» Task description: The records follow. Count the lines holding "Gameplay" and give only the number.

========

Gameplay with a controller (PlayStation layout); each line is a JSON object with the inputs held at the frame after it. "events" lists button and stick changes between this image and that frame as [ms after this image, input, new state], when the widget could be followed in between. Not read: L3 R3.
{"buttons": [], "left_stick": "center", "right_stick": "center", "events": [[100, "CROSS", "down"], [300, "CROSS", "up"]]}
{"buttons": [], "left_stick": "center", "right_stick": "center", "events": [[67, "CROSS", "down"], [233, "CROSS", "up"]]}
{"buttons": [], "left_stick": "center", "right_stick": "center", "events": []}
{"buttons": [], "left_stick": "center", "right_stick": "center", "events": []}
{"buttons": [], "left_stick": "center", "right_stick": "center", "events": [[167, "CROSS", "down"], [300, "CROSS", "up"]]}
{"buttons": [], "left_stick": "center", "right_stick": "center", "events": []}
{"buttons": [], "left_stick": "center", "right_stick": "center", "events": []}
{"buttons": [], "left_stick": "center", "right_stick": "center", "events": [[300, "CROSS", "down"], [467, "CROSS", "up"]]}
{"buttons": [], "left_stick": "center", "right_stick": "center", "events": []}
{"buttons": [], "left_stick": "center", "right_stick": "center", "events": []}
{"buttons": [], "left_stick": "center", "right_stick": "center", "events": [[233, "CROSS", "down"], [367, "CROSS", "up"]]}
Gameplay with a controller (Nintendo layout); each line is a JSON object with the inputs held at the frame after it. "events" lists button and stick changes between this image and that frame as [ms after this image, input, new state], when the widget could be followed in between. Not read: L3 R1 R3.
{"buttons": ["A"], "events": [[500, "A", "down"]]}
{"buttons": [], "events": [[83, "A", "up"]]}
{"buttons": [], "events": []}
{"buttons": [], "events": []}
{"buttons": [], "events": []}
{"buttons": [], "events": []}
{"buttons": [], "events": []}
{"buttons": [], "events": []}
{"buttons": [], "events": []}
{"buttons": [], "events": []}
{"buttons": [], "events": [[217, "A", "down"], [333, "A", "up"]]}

========

» Result for this exercise: 2